The good news for social media’s ad supply chain is that marketers have tripled their social media marketing budgets over the past seven years and it now represents 11.7% of total marketing spending.
The
bad news: It is well short of what marketers predicted they would be spending seven years ago.
Those are the top findings from the latest installment of the CMO Survey, a collaboration of the American Marketing Association, Deloitte and the Fuqua School of Business at Duke University.
According to respondents of the biannual survey, marketers now spend about 11.7% of their budgets on social media.
While that’s triple the amount they said, the 3.5% of budgets they said they spent on social media in 2009 it is a third less than the the 17.5% of budgets they estimated they’d be spending on social media today, when they were surveyed five years ago.
“Companies feel the pressure to spend when they observe other companies spending and see a lot of hype in the media about social-media spending,” Christine Moorman, a marketing professor at Duke University’s Fuqua School of Business and director of the survey, stated, when findings were released.
She added: “But moving more deeply into the social and digital world of marketing requires a deep connection to the customer, and the ability to drive a transformation of the company to a whole new type of engagement. Most companies lack the knowledge and skills to make this happen.”
A big factor, according to the study, might be a lock of ROI measurement for social-media spending.

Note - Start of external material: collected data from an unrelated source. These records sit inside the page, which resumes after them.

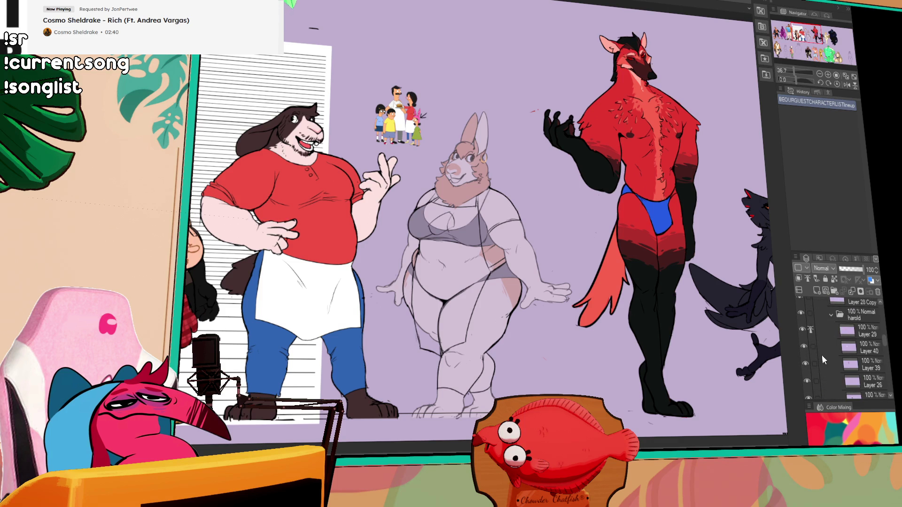
scroll(822, 348, up, 3)
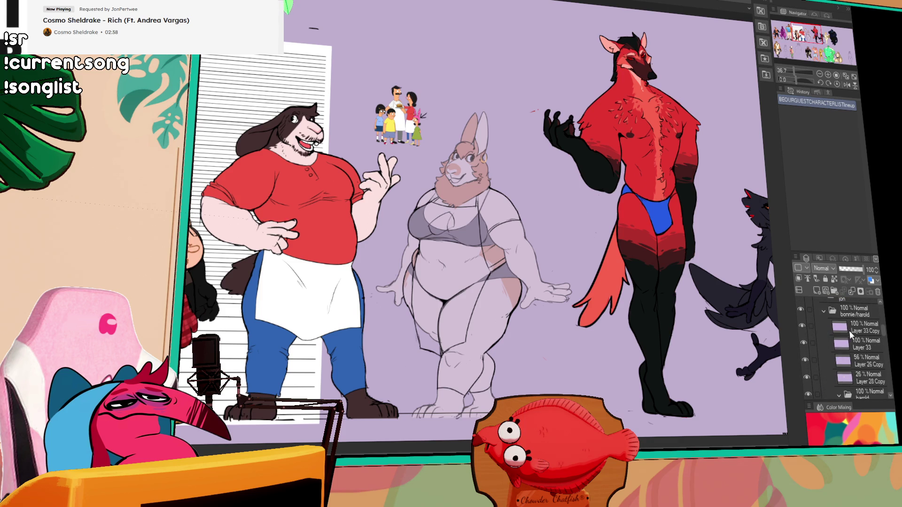
Step: Make the bunny's Layer 33 Copy and other bunny layers fully opaque
click(849, 330)
shift+click(864, 379)
click(863, 269)
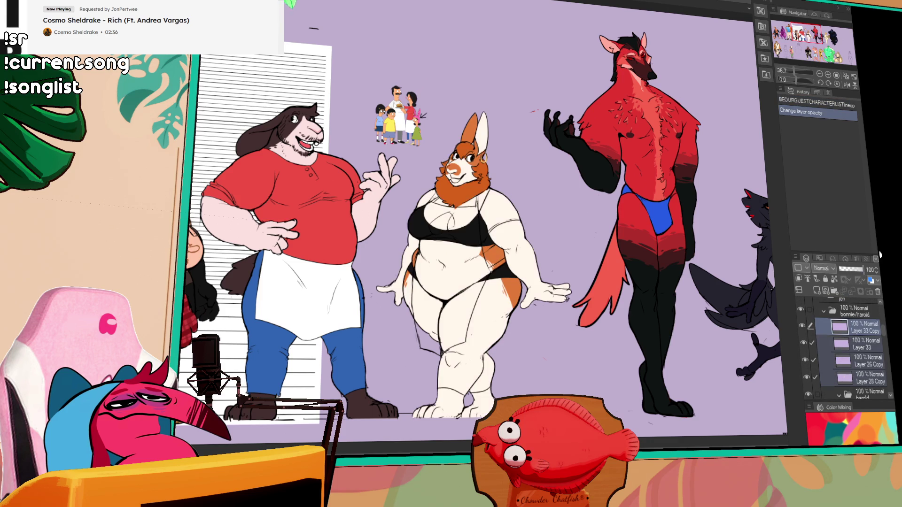
scroll(460, 211, up, 5)
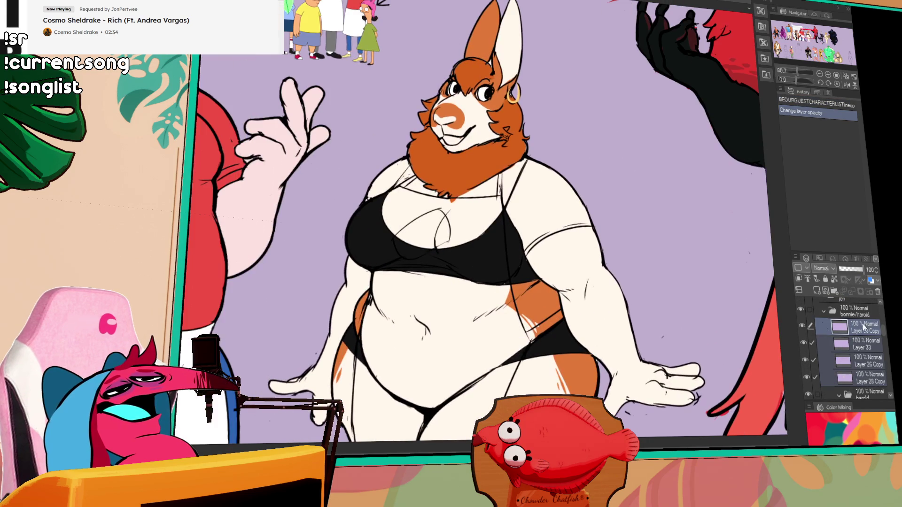
Step: Hide the bunny's stray sketch lines, hide all palettes, and pan toward the purple character
click(804, 335)
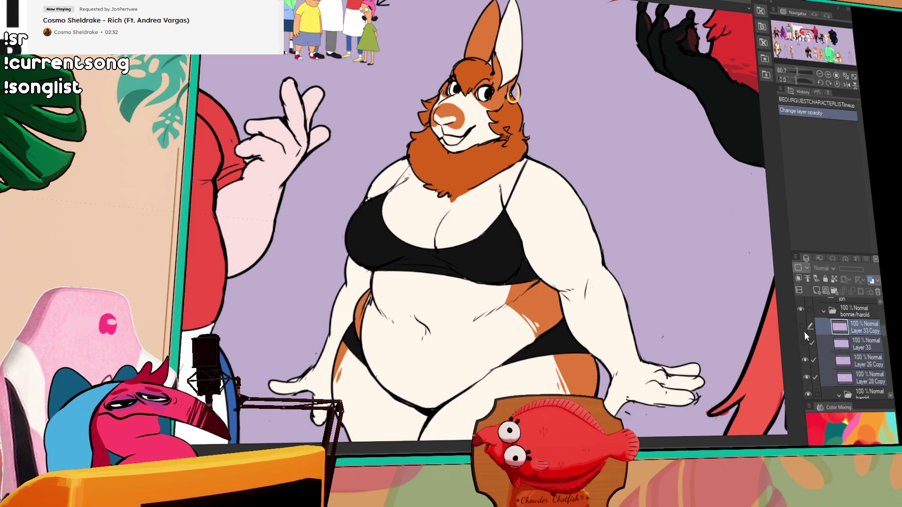
key(Tab)
mouse_move(699, 349)
mouse_down()
mouse_move(724, 337)
mouse_move(731, 320)
mouse_up()
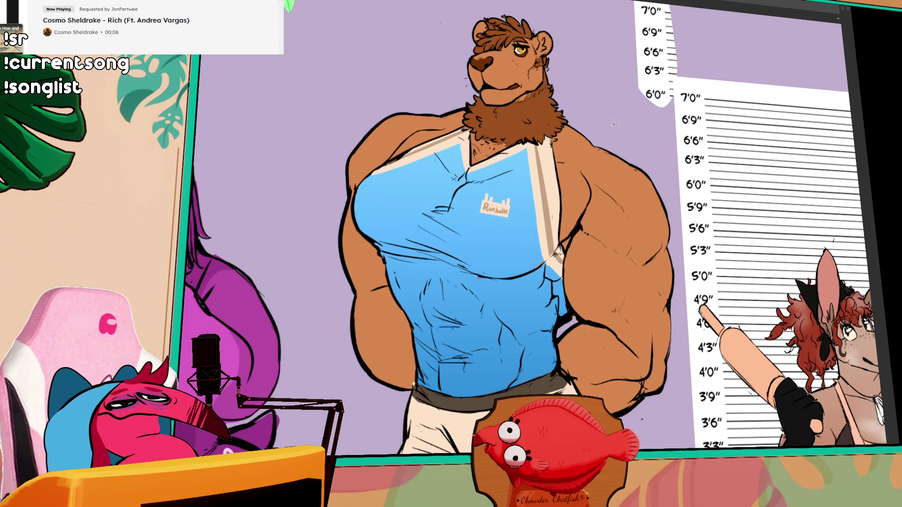
mouse_move(270, 325)
mouse_down()
mouse_move(454, 306)
mouse_move(603, 230)
mouse_move(600, 209)
mouse_move(583, 194)
mouse_move(550, 186)
mouse_move(535, 194)
mouse_up()
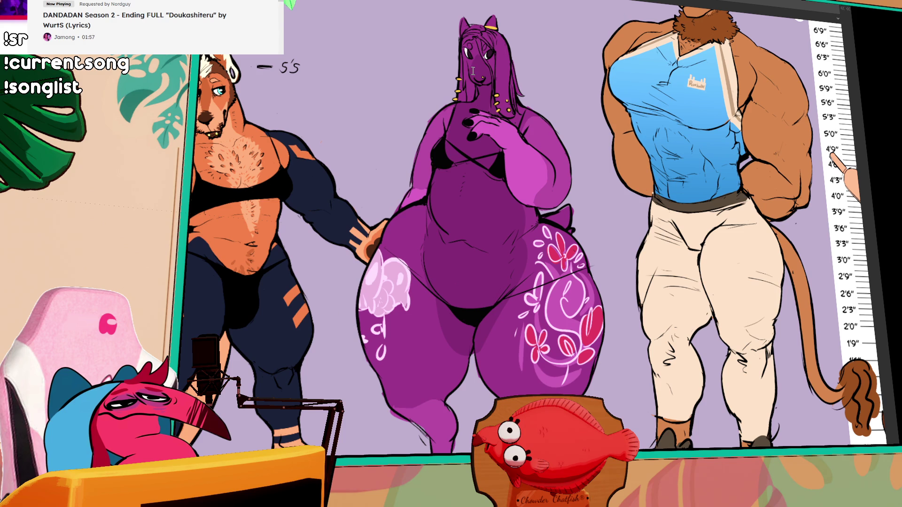
Step: Pan and zoom from the bat over to the dark leopard character and the canvas top edge
scroll(359, 264, right, 15)
scroll(359, 263, right, 10)
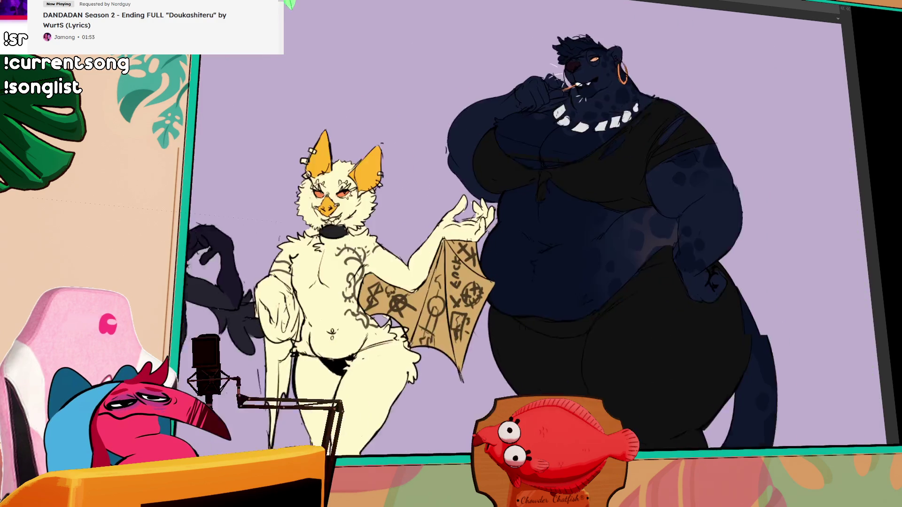
drag(242, 190, 260, 187)
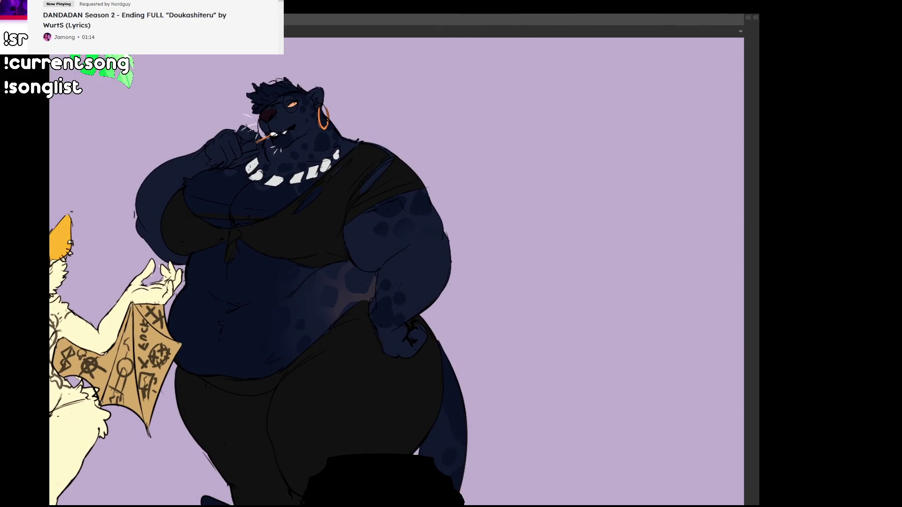
scroll(303, 301, down, 3)
scroll(304, 301, up, 3)
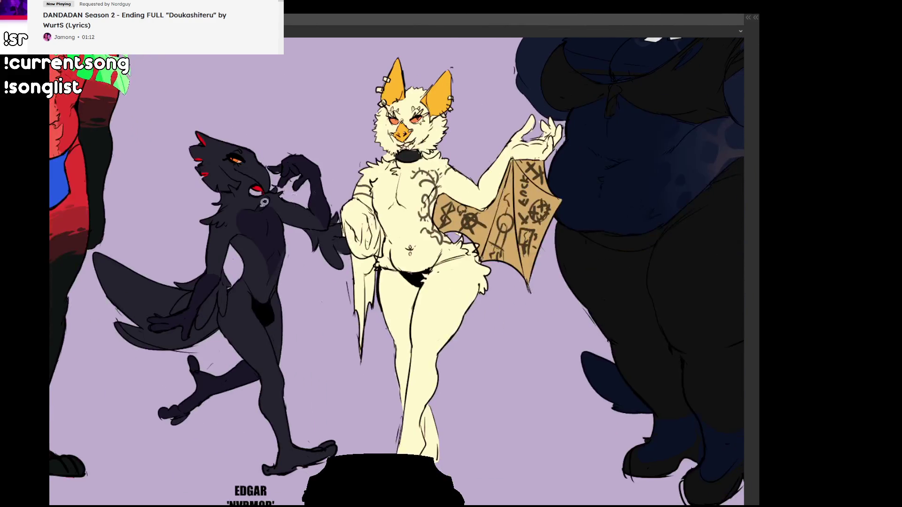
mouse_move(304, 301)
mouse_down()
mouse_move(353, 286)
mouse_move(211, 250)
mouse_move(134, 323)
mouse_move(151, 348)
mouse_move(313, 283)
mouse_move(355, 297)
mouse_up()
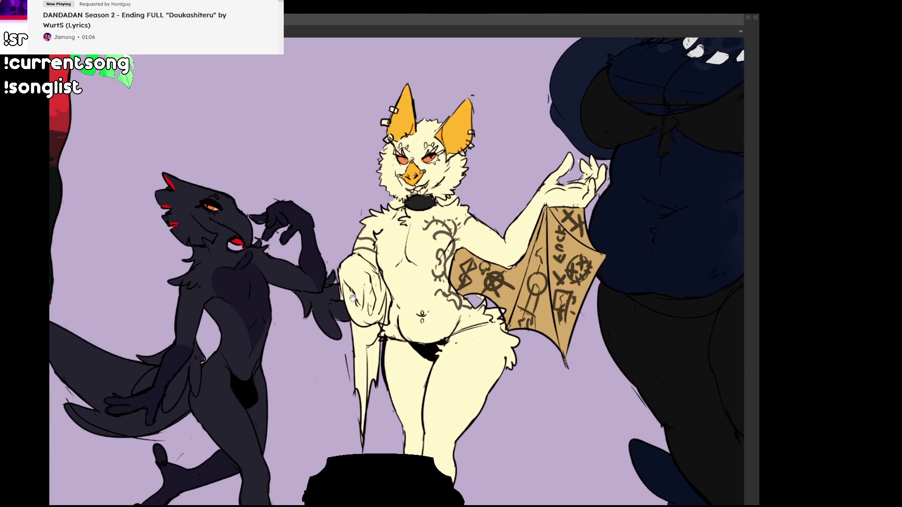
mouse_move(568, 198)
mouse_down()
mouse_move(216, 328)
mouse_move(139, 328)
mouse_up()
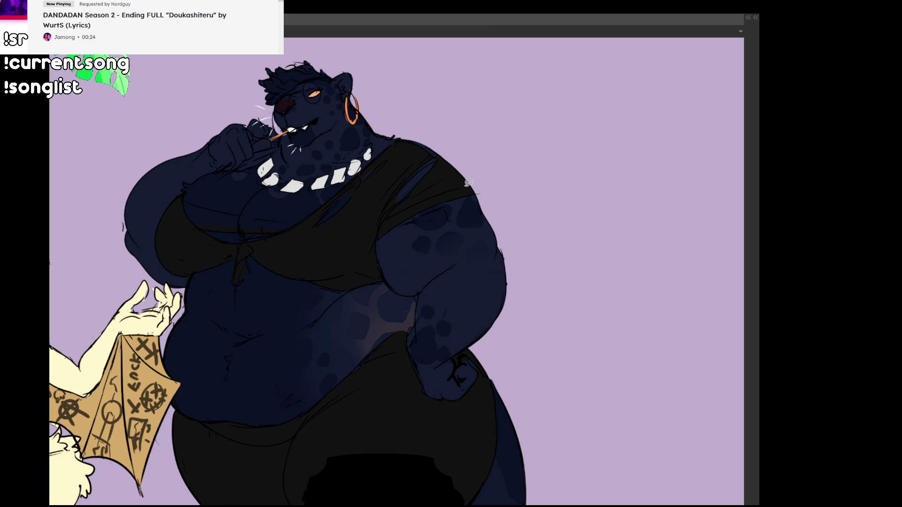
scroll(409, 214, down, 1)
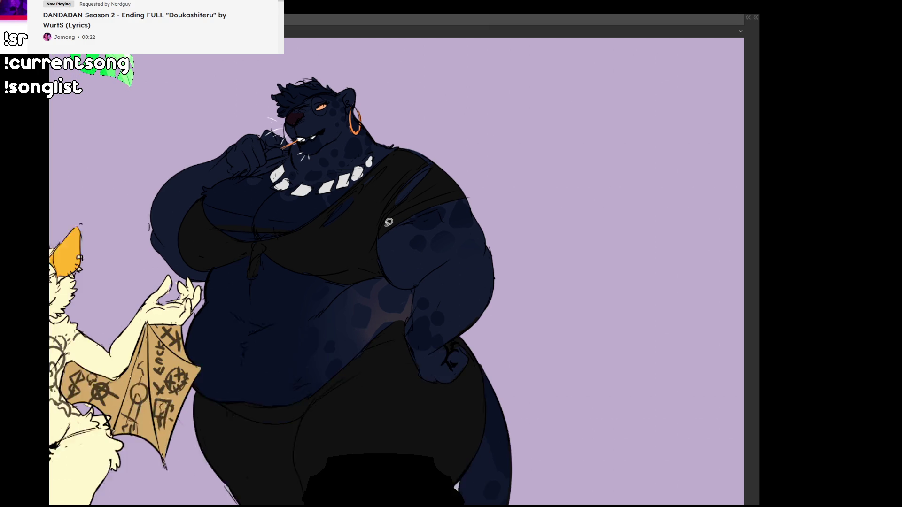
drag(369, 299, 392, 187)
drag(353, 211, 336, 390)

Nearly half the respondents reported they have not been able to “show how their spending on social media has benefited their business,” and only 4.6% said it “contributes very highly to company performance.”
Another big factor, according to the survey, was that marketers failed to account for their competitors creating clutter in the marketplace with their own social media campaigns.
"Consumers are saturated with company involvement in social media, so that marketing is not as effective perhaps as it used to be," Moorman explained. "So firms are reducing their spending levels as a result."
To put the magnitude of social-media spending into perspective, the respondents estimated that their overall marketing spending currently represents 7.5% of overall company revenues and 11.3% of their total corporate budgets.
There's no question that "shiny object syndrome" and the Reflexive Imitation Response can drive irrational herd behavior among wild populations of marketers.
Interesting as most studies of advertising-to-sales ratios report that the average is only around 2-3%, not 7-8% as suggested by this study. Naturally there are variations above and below these averages but this makes me wonder how representative the samples were in these studies or, if the samples were representative of all advertisers, whether the respondents had a good fix on how much they spent on ads relative to income ( sales ). As for predicting future ad spending levels, many studies find that such predictions for emerging media tend to be very inflated as everyone likes to claim they are into the new thing.